In Italia i giornalisti non finiscono in galera, di solito. Nessuno gli spara sotto casa come in altre parti del mondo. Però se il belpaese occupa la casella n. 57 nella classifica della libertà di stampa le ragioni ci sono, e a quelle note, come il conflitto di interessi, l’ occupazione del cda Rai e della commissione di garanzia da parte dei partiti, se ne sta aggiungendo un’altra ancora più micidiale. È la cosiddetta «querela temeraria», la pratica sempre più comune di querelare per diffamazione e chiedere risarcimenti stratosferici così da intimidire i giornalisti.

L’ultimo e più clamoroso caso, ma che arriva al termine di una lunghissima serie, è la querela sporta dall’Eni contro Milena Gabanelli e Report con richiesta di risarcimento per 25 milioni di euro. Uno scherzo.
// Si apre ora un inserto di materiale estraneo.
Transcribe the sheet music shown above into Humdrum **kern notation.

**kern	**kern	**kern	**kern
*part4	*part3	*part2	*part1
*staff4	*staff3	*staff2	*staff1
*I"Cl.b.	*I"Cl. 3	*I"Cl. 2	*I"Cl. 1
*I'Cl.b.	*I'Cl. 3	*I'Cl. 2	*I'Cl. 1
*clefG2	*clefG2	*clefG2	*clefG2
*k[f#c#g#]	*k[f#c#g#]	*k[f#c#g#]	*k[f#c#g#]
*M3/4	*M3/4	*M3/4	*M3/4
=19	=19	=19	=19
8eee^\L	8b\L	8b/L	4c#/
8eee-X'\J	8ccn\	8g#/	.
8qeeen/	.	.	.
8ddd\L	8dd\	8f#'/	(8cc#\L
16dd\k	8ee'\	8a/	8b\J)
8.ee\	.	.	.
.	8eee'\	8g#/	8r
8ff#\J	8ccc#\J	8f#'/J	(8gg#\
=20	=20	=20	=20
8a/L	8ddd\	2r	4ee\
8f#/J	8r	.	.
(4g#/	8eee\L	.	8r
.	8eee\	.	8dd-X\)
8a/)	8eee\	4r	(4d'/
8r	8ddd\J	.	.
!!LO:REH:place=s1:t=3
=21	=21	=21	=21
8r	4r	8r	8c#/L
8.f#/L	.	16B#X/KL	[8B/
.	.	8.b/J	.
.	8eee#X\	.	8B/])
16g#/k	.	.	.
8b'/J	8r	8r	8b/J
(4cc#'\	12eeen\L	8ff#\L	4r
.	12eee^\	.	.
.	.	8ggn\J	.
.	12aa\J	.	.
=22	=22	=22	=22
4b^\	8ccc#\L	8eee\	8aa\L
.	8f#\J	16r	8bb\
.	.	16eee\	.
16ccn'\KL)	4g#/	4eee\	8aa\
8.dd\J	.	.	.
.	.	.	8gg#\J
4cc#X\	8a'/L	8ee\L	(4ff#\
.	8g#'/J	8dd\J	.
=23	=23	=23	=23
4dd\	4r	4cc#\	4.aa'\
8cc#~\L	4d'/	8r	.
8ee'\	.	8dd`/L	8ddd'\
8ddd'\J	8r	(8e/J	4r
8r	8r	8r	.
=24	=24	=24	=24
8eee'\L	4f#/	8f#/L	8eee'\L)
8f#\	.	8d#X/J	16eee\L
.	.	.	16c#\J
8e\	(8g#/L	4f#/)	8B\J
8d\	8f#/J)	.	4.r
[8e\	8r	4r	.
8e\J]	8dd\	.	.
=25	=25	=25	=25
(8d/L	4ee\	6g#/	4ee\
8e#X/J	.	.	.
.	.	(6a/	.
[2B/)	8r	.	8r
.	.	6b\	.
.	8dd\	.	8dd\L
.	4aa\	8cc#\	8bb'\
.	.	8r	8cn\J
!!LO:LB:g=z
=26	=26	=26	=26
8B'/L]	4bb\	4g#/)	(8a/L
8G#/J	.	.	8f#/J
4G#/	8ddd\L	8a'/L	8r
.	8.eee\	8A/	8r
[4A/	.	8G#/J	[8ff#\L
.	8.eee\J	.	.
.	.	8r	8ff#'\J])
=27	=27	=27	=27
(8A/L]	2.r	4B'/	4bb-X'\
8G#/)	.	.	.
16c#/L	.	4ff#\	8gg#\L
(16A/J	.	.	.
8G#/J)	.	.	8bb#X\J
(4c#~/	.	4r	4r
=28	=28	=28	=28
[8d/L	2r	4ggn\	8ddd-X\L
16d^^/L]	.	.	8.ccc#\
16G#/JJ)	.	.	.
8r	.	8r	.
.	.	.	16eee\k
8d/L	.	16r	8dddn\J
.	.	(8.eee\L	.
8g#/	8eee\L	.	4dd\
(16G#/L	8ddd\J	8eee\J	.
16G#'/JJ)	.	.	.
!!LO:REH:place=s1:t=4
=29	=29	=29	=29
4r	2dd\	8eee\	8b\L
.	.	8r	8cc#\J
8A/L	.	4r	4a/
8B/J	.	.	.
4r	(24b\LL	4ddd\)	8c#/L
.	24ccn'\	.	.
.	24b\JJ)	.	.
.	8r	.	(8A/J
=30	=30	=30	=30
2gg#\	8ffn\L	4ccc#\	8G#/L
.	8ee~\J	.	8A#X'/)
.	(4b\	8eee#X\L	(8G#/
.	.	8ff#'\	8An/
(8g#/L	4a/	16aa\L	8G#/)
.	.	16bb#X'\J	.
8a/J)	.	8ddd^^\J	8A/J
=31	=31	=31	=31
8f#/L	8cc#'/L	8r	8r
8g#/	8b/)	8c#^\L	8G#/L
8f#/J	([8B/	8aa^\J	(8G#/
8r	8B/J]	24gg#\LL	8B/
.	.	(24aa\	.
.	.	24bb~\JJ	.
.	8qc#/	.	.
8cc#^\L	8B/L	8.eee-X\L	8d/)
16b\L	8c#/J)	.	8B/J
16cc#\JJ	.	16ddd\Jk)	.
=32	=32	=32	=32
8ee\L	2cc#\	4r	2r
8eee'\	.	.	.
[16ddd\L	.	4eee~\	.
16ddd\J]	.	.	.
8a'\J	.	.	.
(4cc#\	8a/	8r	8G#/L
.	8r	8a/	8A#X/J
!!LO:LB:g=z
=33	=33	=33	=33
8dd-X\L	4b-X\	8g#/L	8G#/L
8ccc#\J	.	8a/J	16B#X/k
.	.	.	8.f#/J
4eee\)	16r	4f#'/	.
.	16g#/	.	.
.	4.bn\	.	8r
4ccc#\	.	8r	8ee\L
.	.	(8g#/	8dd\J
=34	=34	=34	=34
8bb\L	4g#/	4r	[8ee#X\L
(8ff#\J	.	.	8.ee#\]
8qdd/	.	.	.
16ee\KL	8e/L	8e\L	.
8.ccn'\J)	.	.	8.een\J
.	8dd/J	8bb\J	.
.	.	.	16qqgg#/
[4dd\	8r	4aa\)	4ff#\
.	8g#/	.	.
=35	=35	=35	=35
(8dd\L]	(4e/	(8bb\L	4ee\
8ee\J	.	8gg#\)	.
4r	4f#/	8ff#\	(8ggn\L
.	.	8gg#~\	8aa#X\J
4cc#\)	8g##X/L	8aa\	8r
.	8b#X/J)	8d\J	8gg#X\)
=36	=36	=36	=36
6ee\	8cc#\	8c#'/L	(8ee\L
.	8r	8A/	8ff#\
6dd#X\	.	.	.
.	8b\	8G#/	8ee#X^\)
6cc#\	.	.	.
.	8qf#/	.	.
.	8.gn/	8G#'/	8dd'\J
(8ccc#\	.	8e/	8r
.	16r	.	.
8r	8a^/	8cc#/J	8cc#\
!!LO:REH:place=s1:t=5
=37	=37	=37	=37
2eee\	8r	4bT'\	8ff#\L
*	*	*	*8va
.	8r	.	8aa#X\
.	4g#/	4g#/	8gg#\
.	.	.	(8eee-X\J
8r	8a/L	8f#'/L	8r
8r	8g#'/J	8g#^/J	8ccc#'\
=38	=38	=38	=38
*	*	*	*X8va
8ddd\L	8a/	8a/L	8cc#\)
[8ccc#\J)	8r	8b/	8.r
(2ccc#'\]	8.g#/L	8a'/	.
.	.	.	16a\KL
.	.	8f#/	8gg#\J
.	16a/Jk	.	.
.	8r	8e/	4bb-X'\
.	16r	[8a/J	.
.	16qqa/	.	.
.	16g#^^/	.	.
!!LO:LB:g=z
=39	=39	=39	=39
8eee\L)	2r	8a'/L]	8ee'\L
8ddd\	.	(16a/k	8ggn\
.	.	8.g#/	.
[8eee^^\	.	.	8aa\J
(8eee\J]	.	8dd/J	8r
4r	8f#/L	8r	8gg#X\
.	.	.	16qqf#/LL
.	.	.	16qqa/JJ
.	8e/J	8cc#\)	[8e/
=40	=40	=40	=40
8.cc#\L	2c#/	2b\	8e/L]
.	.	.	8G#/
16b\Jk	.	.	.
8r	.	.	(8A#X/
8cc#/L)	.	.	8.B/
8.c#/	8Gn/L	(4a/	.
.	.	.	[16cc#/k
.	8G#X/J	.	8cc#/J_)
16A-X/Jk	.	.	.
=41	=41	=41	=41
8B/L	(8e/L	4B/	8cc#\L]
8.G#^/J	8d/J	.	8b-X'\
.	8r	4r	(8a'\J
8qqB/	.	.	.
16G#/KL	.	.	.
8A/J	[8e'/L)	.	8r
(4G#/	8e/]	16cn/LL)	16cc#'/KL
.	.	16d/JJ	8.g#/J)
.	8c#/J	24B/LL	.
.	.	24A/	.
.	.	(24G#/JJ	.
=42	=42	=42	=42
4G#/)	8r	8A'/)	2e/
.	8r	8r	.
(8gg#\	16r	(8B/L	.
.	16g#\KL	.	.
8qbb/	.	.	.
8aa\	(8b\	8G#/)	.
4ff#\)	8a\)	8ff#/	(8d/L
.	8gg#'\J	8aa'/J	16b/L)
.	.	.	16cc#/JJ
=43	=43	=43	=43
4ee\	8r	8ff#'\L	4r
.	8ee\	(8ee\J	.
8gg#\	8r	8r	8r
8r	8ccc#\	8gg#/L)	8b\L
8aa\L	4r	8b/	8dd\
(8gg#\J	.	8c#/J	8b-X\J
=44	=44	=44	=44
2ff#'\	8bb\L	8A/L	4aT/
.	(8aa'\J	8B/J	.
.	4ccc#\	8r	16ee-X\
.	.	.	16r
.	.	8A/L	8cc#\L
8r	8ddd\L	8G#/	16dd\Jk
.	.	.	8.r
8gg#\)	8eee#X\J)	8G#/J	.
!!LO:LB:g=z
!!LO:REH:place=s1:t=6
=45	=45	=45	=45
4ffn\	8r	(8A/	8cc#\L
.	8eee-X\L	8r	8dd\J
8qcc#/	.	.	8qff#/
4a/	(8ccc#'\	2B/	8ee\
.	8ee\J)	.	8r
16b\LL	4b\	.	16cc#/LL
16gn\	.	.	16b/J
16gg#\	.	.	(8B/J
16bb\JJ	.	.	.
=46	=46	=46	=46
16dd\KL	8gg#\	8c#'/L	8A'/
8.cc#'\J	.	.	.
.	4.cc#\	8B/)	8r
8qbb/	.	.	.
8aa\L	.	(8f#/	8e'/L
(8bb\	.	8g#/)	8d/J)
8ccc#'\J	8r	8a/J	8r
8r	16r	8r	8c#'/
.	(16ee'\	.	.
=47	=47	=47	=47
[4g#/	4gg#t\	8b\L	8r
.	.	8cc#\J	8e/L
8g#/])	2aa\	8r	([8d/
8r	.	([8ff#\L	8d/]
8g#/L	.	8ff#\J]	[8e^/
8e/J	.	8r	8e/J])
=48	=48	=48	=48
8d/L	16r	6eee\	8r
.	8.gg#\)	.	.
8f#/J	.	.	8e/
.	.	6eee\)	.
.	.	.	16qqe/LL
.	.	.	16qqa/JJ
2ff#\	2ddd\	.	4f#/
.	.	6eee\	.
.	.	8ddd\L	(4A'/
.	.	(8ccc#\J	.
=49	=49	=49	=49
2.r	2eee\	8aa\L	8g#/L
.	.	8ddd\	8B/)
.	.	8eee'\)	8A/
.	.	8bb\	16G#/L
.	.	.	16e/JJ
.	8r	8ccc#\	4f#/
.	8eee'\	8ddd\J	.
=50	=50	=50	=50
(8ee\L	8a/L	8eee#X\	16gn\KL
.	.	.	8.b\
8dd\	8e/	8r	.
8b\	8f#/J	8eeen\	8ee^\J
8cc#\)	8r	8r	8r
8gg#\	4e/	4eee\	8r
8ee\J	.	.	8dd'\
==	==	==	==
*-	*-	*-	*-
Articolo 21 ha raccolto in rete 120mila firme a sostegno della giornalista e le ha consegnate ai presidenti delle camere, accompagnandole con l’esortazione ha varare subito una legge contro la «querela temeraria». Una proposta in materia già c’è, presentata da Pino Pisicchio, deputato del Centro democratico.

«Nella legislatura scorsa – ha ricordato il portavoce di Art. 21 Beppe Giulietti nella conferenza stampa per la presentazione delle firme presso la Federazione nazionale della stampa a Roma – una legge nata sull’onda della condanna al carcere di Sallusti si è trasformata in corso d’opera nel contrario. Non posso non segnalare che, nel programma dei saggi, non c’è nulla sulla libertà di stampa. C’è moltissimo sulle intercettazioni e sulla necessità di limitarle! Dovrebbe essere invece chiaro che noi non chiediamo al Parlamento di evitare ulteriori peggioramenti, ma di tornare indietro su quelli che sono già stati apportati».

Con un governo di cui Silvio Berlusconi è parte integrante e dominus non sarà facile.